The research also found that people do not generally go for running but opt for medication.
After analysing data from 140 patients, the researchers revealed that despite equal benefits of running and medications, running improves health and antidepressants adversely impact the human body over time.
Researchers noted that members who chose antidepressants were slightly more depressed than the members of the group that chose to take running.
Dr Penninx said: “This study gave anxious and depressed people a real-life choice, medication or exercise. Interestingly, the majority opted for exercise, which led to the numbers in the running group being larger than in the medication group.”
For those on medications, healthcare professionals suggest people timely intake of medicines, which does not impact daily behaviours.
Nevertheless, running, or exercise was found to solve the issue of a sedentary routine often found in depressed patients who are generally encouraged to go outside, set personal goals, improve their fitness, and participate in a group activity.
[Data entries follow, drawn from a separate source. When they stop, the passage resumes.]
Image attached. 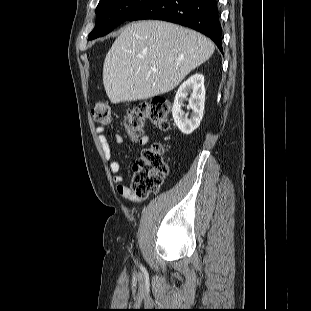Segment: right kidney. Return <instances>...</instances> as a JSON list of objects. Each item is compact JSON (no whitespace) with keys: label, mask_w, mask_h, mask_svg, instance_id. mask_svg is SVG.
<instances>
[{"label":"right kidney","mask_w":311,"mask_h":311,"mask_svg":"<svg viewBox=\"0 0 311 311\" xmlns=\"http://www.w3.org/2000/svg\"><path fill=\"white\" fill-rule=\"evenodd\" d=\"M191 94L189 99V108L192 110L191 117L184 116L182 107L183 102L188 94ZM205 103V87L204 76L202 74H194L182 83L179 87L172 107V115L176 126L183 134H191L200 125L203 117Z\"/></svg>","instance_id":"1"}]
</instances>
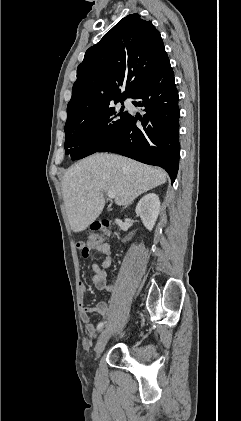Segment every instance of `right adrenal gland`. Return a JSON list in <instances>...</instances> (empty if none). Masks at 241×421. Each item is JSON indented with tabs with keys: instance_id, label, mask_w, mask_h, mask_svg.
<instances>
[{
	"instance_id": "1",
	"label": "right adrenal gland",
	"mask_w": 241,
	"mask_h": 421,
	"mask_svg": "<svg viewBox=\"0 0 241 421\" xmlns=\"http://www.w3.org/2000/svg\"><path fill=\"white\" fill-rule=\"evenodd\" d=\"M132 202H133V201H131L129 204H131ZM129 204H128V205H129ZM128 205H126V206H125V208H126Z\"/></svg>"
}]
</instances>
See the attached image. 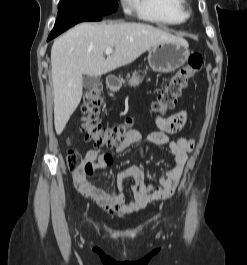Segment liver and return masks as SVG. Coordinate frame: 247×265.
<instances>
[{"mask_svg":"<svg viewBox=\"0 0 247 265\" xmlns=\"http://www.w3.org/2000/svg\"><path fill=\"white\" fill-rule=\"evenodd\" d=\"M171 41L184 40L147 24L124 22L81 23L57 38L51 49L56 133H62L81 101L84 74L101 76ZM106 48H114L107 58Z\"/></svg>","mask_w":247,"mask_h":265,"instance_id":"1","label":"liver"}]
</instances>
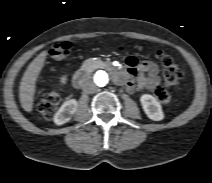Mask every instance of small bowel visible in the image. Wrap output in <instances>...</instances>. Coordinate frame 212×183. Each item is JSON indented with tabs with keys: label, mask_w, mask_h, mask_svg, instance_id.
<instances>
[{
	"label": "small bowel",
	"mask_w": 212,
	"mask_h": 183,
	"mask_svg": "<svg viewBox=\"0 0 212 183\" xmlns=\"http://www.w3.org/2000/svg\"><path fill=\"white\" fill-rule=\"evenodd\" d=\"M159 67L152 61L130 56L126 59L123 69L119 72L117 80L124 85L127 91L133 92L135 89L155 91L161 82ZM61 85H66L67 78L62 76Z\"/></svg>",
	"instance_id": "small-bowel-1"
}]
</instances>
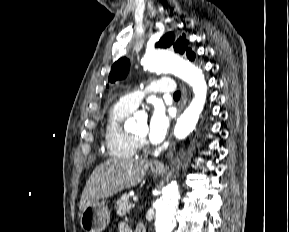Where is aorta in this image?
<instances>
[{
    "mask_svg": "<svg viewBox=\"0 0 289 232\" xmlns=\"http://www.w3.org/2000/svg\"><path fill=\"white\" fill-rule=\"evenodd\" d=\"M144 69L158 73H173L193 89L194 98L178 119L174 128L177 139H184L195 128L203 111L207 96V84L203 72L188 61L179 59L165 50H154L145 54L141 61ZM135 119L127 121V128L135 127ZM179 190L176 182L167 185L156 202V232H172L176 221L174 213L179 203Z\"/></svg>",
    "mask_w": 289,
    "mask_h": 232,
    "instance_id": "obj_1",
    "label": "aorta"
}]
</instances>
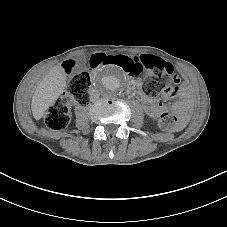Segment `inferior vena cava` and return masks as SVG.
I'll return each mask as SVG.
<instances>
[{"instance_id":"inferior-vena-cava-1","label":"inferior vena cava","mask_w":227,"mask_h":227,"mask_svg":"<svg viewBox=\"0 0 227 227\" xmlns=\"http://www.w3.org/2000/svg\"><path fill=\"white\" fill-rule=\"evenodd\" d=\"M99 98V93L96 90L90 91V101L95 102Z\"/></svg>"}]
</instances>
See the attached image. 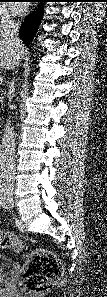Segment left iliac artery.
<instances>
[{
    "instance_id": "44dca946",
    "label": "left iliac artery",
    "mask_w": 107,
    "mask_h": 297,
    "mask_svg": "<svg viewBox=\"0 0 107 297\" xmlns=\"http://www.w3.org/2000/svg\"><path fill=\"white\" fill-rule=\"evenodd\" d=\"M0 204L2 205V206H5L6 205V197L4 196V194H1V197H0Z\"/></svg>"
}]
</instances>
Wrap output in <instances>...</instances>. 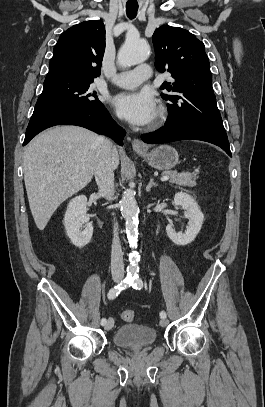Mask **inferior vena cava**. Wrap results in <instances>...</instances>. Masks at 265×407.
<instances>
[{"mask_svg":"<svg viewBox=\"0 0 265 407\" xmlns=\"http://www.w3.org/2000/svg\"><path fill=\"white\" fill-rule=\"evenodd\" d=\"M94 175L99 188V194L111 200L114 196V157L116 148L105 137H99ZM111 273L113 277H124L123 252L119 243L118 225L114 224V237L111 251Z\"/></svg>","mask_w":265,"mask_h":407,"instance_id":"obj_1","label":"inferior vena cava"}]
</instances>
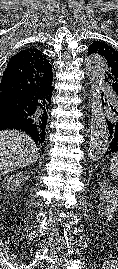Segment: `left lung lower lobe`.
<instances>
[{
	"mask_svg": "<svg viewBox=\"0 0 118 269\" xmlns=\"http://www.w3.org/2000/svg\"><path fill=\"white\" fill-rule=\"evenodd\" d=\"M110 107L113 115L112 121H108L109 141L105 155L118 152V103Z\"/></svg>",
	"mask_w": 118,
	"mask_h": 269,
	"instance_id": "left-lung-lower-lobe-1",
	"label": "left lung lower lobe"
}]
</instances>
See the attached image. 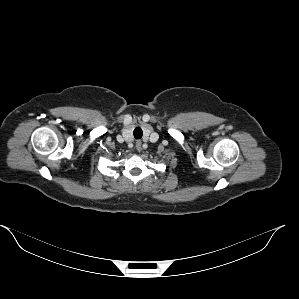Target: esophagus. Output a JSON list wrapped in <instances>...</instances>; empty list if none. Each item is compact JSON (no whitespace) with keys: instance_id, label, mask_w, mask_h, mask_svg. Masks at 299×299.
I'll return each mask as SVG.
<instances>
[{"instance_id":"obj_1","label":"esophagus","mask_w":299,"mask_h":299,"mask_svg":"<svg viewBox=\"0 0 299 299\" xmlns=\"http://www.w3.org/2000/svg\"><path fill=\"white\" fill-rule=\"evenodd\" d=\"M141 145H142V142H141L140 140H138V141L136 142V148H137L138 151L141 150Z\"/></svg>"}]
</instances>
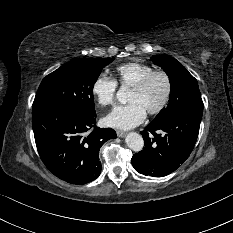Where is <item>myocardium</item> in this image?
Instances as JSON below:
<instances>
[{
  "label": "myocardium",
  "instance_id": "1",
  "mask_svg": "<svg viewBox=\"0 0 233 233\" xmlns=\"http://www.w3.org/2000/svg\"><path fill=\"white\" fill-rule=\"evenodd\" d=\"M156 76H162L164 78L166 88H165L163 99L161 100L160 104L157 107L147 112L150 115H155V114L162 112L167 106L170 100L171 94H172V79L170 75L166 71H163V70H154L153 72L146 75L141 81H139L136 85L132 87V90L141 92L146 89V87L149 85L152 79L155 78Z\"/></svg>",
  "mask_w": 233,
  "mask_h": 233
}]
</instances>
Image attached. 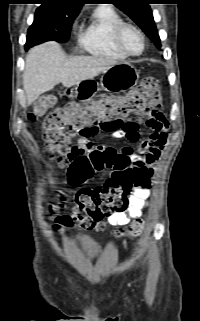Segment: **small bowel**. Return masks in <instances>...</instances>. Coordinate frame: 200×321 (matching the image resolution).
<instances>
[{"label": "small bowel", "mask_w": 200, "mask_h": 321, "mask_svg": "<svg viewBox=\"0 0 200 321\" xmlns=\"http://www.w3.org/2000/svg\"><path fill=\"white\" fill-rule=\"evenodd\" d=\"M143 123L152 133L142 141H139L141 121L124 119L115 128L107 130L112 132L114 138L125 139L130 143V145L123 147L120 151L111 146L97 145L91 140L92 136L87 135H81L77 144L73 146V155L80 152L92 151L115 153L127 158L138 173L141 183L131 192L126 208L108 216V222L113 226H123L132 219H138L141 216L142 210L148 206L151 194V179L154 174L153 165L159 159L161 152L167 144L168 120L164 113L160 111L150 112ZM132 144H137V147H134ZM59 196L60 203L56 208L62 210L65 206V197L62 192H59ZM53 220L57 228L73 225L65 214H57L53 217Z\"/></svg>", "instance_id": "obj_1"}]
</instances>
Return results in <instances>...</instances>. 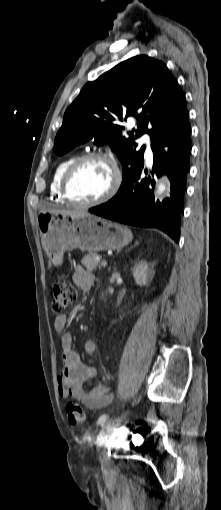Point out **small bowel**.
I'll return each mask as SVG.
<instances>
[{
  "instance_id": "small-bowel-1",
  "label": "small bowel",
  "mask_w": 221,
  "mask_h": 510,
  "mask_svg": "<svg viewBox=\"0 0 221 510\" xmlns=\"http://www.w3.org/2000/svg\"><path fill=\"white\" fill-rule=\"evenodd\" d=\"M73 282L80 289L88 291L94 283L93 274L84 267H75ZM68 318L65 314L58 315L54 320V328L57 331L65 330ZM62 367L58 376V392L62 398H74L89 409H97L108 405L112 401L110 387L105 384H97L91 390H86L84 385L87 381L95 378L96 370L84 364L79 355L73 349V337L70 333L61 336ZM89 355L97 351L94 341L88 340L84 346Z\"/></svg>"
}]
</instances>
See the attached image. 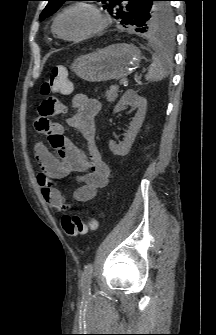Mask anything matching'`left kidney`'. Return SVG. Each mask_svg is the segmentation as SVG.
<instances>
[{
  "label": "left kidney",
  "mask_w": 216,
  "mask_h": 335,
  "mask_svg": "<svg viewBox=\"0 0 216 335\" xmlns=\"http://www.w3.org/2000/svg\"><path fill=\"white\" fill-rule=\"evenodd\" d=\"M126 105H131L138 108L135 117L132 119L129 129L125 134L123 142L116 144L114 141H109V149L114 155L125 156L131 149V146L139 132L146 114L147 100L140 97L134 90H128L121 97L120 101L115 106L113 113L120 112Z\"/></svg>",
  "instance_id": "5707ae66"
}]
</instances>
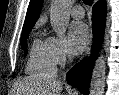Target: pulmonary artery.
Instances as JSON below:
<instances>
[{
  "label": "pulmonary artery",
  "mask_w": 119,
  "mask_h": 95,
  "mask_svg": "<svg viewBox=\"0 0 119 95\" xmlns=\"http://www.w3.org/2000/svg\"><path fill=\"white\" fill-rule=\"evenodd\" d=\"M71 14L74 18L81 19L84 17V10L81 6H74L71 10Z\"/></svg>",
  "instance_id": "1"
}]
</instances>
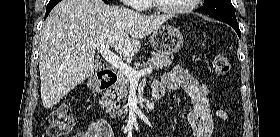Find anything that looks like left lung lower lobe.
Masks as SVG:
<instances>
[{"instance_id":"0a47b994","label":"left lung lower lobe","mask_w":280,"mask_h":137,"mask_svg":"<svg viewBox=\"0 0 280 137\" xmlns=\"http://www.w3.org/2000/svg\"><path fill=\"white\" fill-rule=\"evenodd\" d=\"M227 24H229L231 27H233V29L237 32L238 36L240 37L241 35V32L239 30V26H238V23L237 22H227V21H223Z\"/></svg>"}]
</instances>
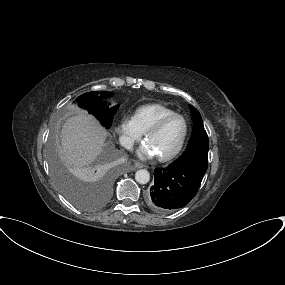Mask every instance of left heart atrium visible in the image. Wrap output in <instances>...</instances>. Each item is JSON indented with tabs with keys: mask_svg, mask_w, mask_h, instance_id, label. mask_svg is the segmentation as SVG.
Listing matches in <instances>:
<instances>
[{
	"mask_svg": "<svg viewBox=\"0 0 285 285\" xmlns=\"http://www.w3.org/2000/svg\"><path fill=\"white\" fill-rule=\"evenodd\" d=\"M137 155L141 158V159H149L152 158L154 156H156L155 151L153 150V148L151 147V145L145 141L140 148L137 151Z\"/></svg>",
	"mask_w": 285,
	"mask_h": 285,
	"instance_id": "39dd6f15",
	"label": "left heart atrium"
}]
</instances>
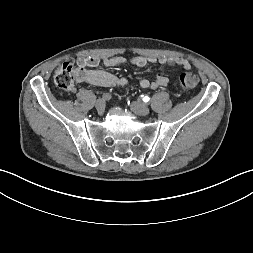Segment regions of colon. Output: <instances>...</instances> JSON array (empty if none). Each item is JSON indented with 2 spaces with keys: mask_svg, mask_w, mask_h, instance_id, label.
Returning <instances> with one entry per match:
<instances>
[{
  "mask_svg": "<svg viewBox=\"0 0 253 253\" xmlns=\"http://www.w3.org/2000/svg\"><path fill=\"white\" fill-rule=\"evenodd\" d=\"M78 66L73 59H67L56 70L54 82L64 91H72L75 88V73ZM180 85L183 89H191L199 82L198 75L193 72H184L179 77Z\"/></svg>",
  "mask_w": 253,
  "mask_h": 253,
  "instance_id": "5ec220e1",
  "label": "colon"
}]
</instances>
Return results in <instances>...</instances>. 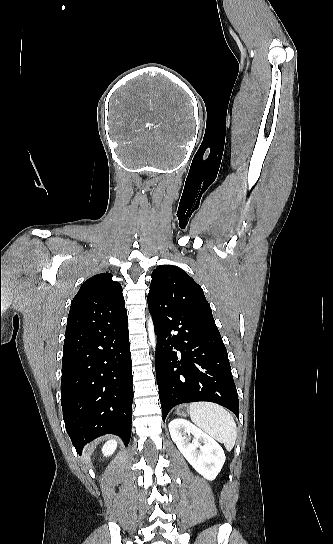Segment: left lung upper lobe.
<instances>
[{
  "label": "left lung upper lobe",
  "instance_id": "obj_1",
  "mask_svg": "<svg viewBox=\"0 0 333 544\" xmlns=\"http://www.w3.org/2000/svg\"><path fill=\"white\" fill-rule=\"evenodd\" d=\"M147 301L152 306L215 323L202 288L185 271L173 265H161L153 271Z\"/></svg>",
  "mask_w": 333,
  "mask_h": 544
}]
</instances>
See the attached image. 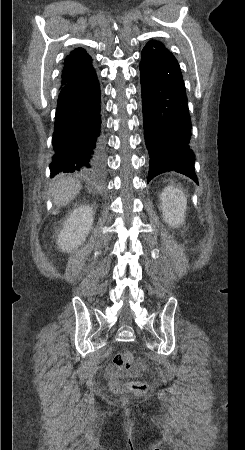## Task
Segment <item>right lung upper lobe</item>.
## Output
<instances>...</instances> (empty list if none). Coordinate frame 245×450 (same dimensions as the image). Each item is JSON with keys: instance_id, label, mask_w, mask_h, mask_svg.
Returning <instances> with one entry per match:
<instances>
[{"instance_id": "right-lung-upper-lobe-1", "label": "right lung upper lobe", "mask_w": 245, "mask_h": 450, "mask_svg": "<svg viewBox=\"0 0 245 450\" xmlns=\"http://www.w3.org/2000/svg\"><path fill=\"white\" fill-rule=\"evenodd\" d=\"M92 59L82 48H77L65 59V66L62 73V86L74 80L85 71L92 68Z\"/></svg>"}]
</instances>
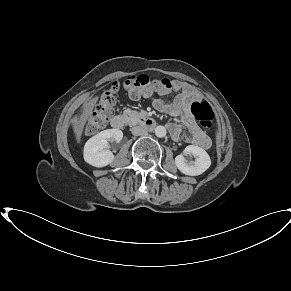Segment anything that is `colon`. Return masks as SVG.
<instances>
[{
	"instance_id": "obj_1",
	"label": "colon",
	"mask_w": 291,
	"mask_h": 291,
	"mask_svg": "<svg viewBox=\"0 0 291 291\" xmlns=\"http://www.w3.org/2000/svg\"><path fill=\"white\" fill-rule=\"evenodd\" d=\"M123 85L131 99H139L161 91L168 85V82L166 79L140 74L126 78ZM117 89V84H112L109 88L101 91L95 103L89 104L84 113V129L87 134H95L107 126L108 121L114 115ZM191 112L203 127H212L215 115L209 103L195 101L191 105Z\"/></svg>"
}]
</instances>
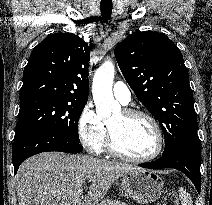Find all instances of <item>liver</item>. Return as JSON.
I'll return each mask as SVG.
<instances>
[{
  "mask_svg": "<svg viewBox=\"0 0 212 205\" xmlns=\"http://www.w3.org/2000/svg\"><path fill=\"white\" fill-rule=\"evenodd\" d=\"M135 169L92 156L40 153L18 169V202L19 205H95L119 177ZM87 181L91 183L89 186ZM83 187L87 195L81 199L77 192Z\"/></svg>",
  "mask_w": 212,
  "mask_h": 205,
  "instance_id": "liver-1",
  "label": "liver"
}]
</instances>
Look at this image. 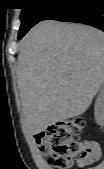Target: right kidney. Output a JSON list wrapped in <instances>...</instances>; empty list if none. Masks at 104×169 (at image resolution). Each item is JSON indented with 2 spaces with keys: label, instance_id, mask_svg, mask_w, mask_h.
Listing matches in <instances>:
<instances>
[{
  "label": "right kidney",
  "instance_id": "ca27d5eb",
  "mask_svg": "<svg viewBox=\"0 0 104 169\" xmlns=\"http://www.w3.org/2000/svg\"><path fill=\"white\" fill-rule=\"evenodd\" d=\"M95 121L97 124L102 125L104 123V90L101 89L95 102L94 109Z\"/></svg>",
  "mask_w": 104,
  "mask_h": 169
}]
</instances>
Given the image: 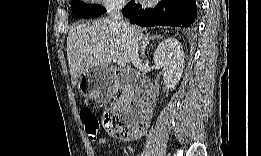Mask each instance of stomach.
<instances>
[{
  "instance_id": "obj_1",
  "label": "stomach",
  "mask_w": 261,
  "mask_h": 156,
  "mask_svg": "<svg viewBox=\"0 0 261 156\" xmlns=\"http://www.w3.org/2000/svg\"><path fill=\"white\" fill-rule=\"evenodd\" d=\"M112 75L108 67H94L84 73L78 82L80 93L86 98L99 99L112 93Z\"/></svg>"
}]
</instances>
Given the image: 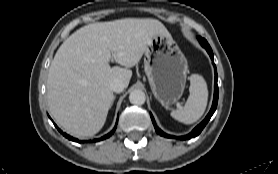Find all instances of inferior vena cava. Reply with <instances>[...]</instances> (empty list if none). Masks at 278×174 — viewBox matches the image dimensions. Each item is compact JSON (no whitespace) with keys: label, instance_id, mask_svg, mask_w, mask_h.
<instances>
[{"label":"inferior vena cava","instance_id":"1","mask_svg":"<svg viewBox=\"0 0 278 174\" xmlns=\"http://www.w3.org/2000/svg\"><path fill=\"white\" fill-rule=\"evenodd\" d=\"M110 88L112 91L120 93L124 90L125 85L121 79L115 78L110 82Z\"/></svg>","mask_w":278,"mask_h":174}]
</instances>
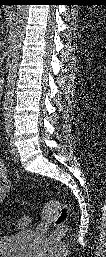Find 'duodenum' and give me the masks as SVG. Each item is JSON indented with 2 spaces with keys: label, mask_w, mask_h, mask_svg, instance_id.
<instances>
[{
  "label": "duodenum",
  "mask_w": 106,
  "mask_h": 257,
  "mask_svg": "<svg viewBox=\"0 0 106 257\" xmlns=\"http://www.w3.org/2000/svg\"><path fill=\"white\" fill-rule=\"evenodd\" d=\"M3 90V85H2V83L0 84V91H2Z\"/></svg>",
  "instance_id": "410a0bca"
}]
</instances>
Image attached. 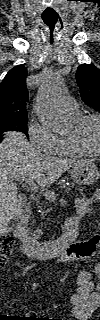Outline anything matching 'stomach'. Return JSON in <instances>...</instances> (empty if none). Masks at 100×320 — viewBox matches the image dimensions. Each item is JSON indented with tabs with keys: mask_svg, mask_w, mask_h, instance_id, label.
<instances>
[{
	"mask_svg": "<svg viewBox=\"0 0 100 320\" xmlns=\"http://www.w3.org/2000/svg\"><path fill=\"white\" fill-rule=\"evenodd\" d=\"M71 179L79 185H91L100 177L97 165L92 160H83L72 167Z\"/></svg>",
	"mask_w": 100,
	"mask_h": 320,
	"instance_id": "1",
	"label": "stomach"
}]
</instances>
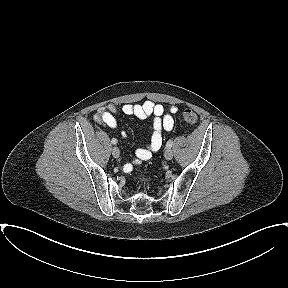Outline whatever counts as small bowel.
<instances>
[{
	"instance_id": "small-bowel-1",
	"label": "small bowel",
	"mask_w": 288,
	"mask_h": 288,
	"mask_svg": "<svg viewBox=\"0 0 288 288\" xmlns=\"http://www.w3.org/2000/svg\"><path fill=\"white\" fill-rule=\"evenodd\" d=\"M119 110L125 115L134 116L139 119H145L149 116L153 117L152 135L148 145L139 147L135 151V163L145 161L158 152L163 144V132H170L175 124L173 115L177 112L175 105H170L168 111L161 104H156L152 101H145L142 104H125L121 109L115 104H108L102 107L95 114L94 119L96 122L103 124L111 129L117 127L115 115ZM125 137V133H122ZM127 167V166H125Z\"/></svg>"
}]
</instances>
Experts also revealed that fewer people adhered to physical activity than in the antidepressant group, despite initially choosing running over antidepressants.
In the end, half of the participants in both groups showed improvement in depression and anxiety, and the running group also reported improvement in physical health.
People in the medication group showed slight adverse metabolic markers, according to the study.
“Antidepressants generally had a worse impact on body weight, heart rate variability, and blood pressure, whereas running therapy led to improved effects on general fitness and heart rate for instance,” Dr Penninx said.
“Telling patients to go run is not enough. Changing physical activity behaviour will require adequate supervision and encouragement as we did by implementing exercise therapy in a mental health care institution,” Dr Pennix added.